Germans who own property, Dr. Goebbels hoped last week, may take warning from such “horrible American conditions,” and thus reconcile themselves more easily to a revolutionary change which the Nazi State is about to make—the fundamental change of rewriting German law “so as to give the German people a new conception of property rights.” While the text of Adolf Hitler’s coming new Law of Property is a state secret, the journal German Common & Economic Law last week carried official predictions that soon in German law “there will be no need and no room for abstract rights of property.” As an example of how this is going to work out, anxious German property owners were advised last week to see a new Nazi cinema play, The Autocrat, starring Emil Jannings who last week in Austria spent half an hour displaying his collection of 500 live birds to the Duke of Windsor.

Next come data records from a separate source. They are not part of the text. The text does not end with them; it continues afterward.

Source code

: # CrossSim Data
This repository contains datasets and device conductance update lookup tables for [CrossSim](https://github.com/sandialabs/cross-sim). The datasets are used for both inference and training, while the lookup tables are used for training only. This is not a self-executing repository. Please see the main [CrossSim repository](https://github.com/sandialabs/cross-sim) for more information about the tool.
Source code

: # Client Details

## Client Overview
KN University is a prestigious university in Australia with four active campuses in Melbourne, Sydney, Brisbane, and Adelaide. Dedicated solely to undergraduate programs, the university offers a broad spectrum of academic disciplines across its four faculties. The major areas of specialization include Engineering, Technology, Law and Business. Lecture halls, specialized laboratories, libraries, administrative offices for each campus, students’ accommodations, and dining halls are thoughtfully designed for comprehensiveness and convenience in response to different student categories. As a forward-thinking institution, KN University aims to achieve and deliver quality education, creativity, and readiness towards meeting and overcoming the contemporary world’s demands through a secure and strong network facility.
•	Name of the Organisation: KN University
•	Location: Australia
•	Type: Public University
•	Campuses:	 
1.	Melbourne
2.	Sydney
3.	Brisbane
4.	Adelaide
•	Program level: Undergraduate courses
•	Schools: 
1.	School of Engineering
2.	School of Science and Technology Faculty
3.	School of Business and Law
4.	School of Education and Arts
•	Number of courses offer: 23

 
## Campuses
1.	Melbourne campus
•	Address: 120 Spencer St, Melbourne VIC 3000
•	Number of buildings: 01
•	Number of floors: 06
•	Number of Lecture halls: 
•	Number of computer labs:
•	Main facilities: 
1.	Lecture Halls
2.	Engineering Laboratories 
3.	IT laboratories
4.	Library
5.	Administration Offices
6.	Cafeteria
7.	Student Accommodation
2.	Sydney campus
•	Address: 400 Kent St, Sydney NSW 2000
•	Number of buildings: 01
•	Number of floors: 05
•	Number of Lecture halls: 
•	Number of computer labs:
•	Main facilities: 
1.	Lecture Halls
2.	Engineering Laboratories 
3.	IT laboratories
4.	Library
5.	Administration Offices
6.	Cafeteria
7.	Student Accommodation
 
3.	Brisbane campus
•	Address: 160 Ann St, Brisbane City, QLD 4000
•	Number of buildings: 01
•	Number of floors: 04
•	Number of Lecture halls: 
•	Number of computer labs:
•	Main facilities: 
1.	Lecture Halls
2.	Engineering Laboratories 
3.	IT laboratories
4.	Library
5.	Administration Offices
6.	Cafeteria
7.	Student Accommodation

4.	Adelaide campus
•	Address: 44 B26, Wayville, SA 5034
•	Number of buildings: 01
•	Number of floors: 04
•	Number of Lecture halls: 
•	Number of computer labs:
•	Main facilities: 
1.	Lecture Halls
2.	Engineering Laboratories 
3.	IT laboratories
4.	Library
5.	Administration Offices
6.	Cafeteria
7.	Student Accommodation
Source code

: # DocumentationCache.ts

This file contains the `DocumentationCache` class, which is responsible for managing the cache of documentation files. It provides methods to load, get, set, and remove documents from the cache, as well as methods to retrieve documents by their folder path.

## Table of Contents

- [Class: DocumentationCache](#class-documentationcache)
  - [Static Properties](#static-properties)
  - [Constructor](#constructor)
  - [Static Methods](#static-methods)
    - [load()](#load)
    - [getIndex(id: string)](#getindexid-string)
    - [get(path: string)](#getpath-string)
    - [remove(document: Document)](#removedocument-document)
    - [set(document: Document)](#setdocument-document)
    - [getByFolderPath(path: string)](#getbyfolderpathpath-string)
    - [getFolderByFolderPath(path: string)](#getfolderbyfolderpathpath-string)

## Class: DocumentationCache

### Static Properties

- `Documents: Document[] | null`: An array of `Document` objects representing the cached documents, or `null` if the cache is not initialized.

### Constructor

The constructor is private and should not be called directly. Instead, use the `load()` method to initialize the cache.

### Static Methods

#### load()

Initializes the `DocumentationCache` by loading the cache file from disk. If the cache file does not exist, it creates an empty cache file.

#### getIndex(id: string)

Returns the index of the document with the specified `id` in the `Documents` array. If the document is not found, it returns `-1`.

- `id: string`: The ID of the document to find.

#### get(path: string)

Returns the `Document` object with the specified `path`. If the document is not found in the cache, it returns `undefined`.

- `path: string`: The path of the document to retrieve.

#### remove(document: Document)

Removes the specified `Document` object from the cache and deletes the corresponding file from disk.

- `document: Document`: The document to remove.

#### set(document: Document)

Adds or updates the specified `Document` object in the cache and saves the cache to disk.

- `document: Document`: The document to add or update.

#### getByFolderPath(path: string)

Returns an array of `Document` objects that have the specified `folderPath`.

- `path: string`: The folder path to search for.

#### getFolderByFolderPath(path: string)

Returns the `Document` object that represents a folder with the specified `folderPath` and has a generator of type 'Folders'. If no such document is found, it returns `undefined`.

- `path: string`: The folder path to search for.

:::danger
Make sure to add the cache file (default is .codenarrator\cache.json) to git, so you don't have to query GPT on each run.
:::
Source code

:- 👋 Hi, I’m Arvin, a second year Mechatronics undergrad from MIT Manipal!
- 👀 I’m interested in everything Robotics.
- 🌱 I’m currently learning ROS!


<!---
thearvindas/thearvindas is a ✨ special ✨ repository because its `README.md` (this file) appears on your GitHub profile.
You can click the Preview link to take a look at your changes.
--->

The Autocrat is the story of a German steel tycoon, a character suggesting Krupp, who comes to the conclusion that his heirs scarcely deserve to inherit the vast works he has built up and it must go to the stalwart Nazi workmen who have toiled for him all these years. According to German Common & Economic Law, in such cases “considerations of proximity” shall rule—that is, if the heirs by blood are all splendid Germans of ”pure race” and patriotism, the estate may rightly go to them, but should they be otherwise the “superior proximity” of the Nazi workmen to their boss in a great German enterprise is to make them his successors, “as Nazi principles of the “the commonweal take precedence over private interests.”

In Germany today, movie productions like The Autocrat are as much the work of the State as the law itself, and last week Nazis saw nothing incongruous in this method of introducing to Germans via the screen what is soon to be a basic change in German rights of property and inheritance.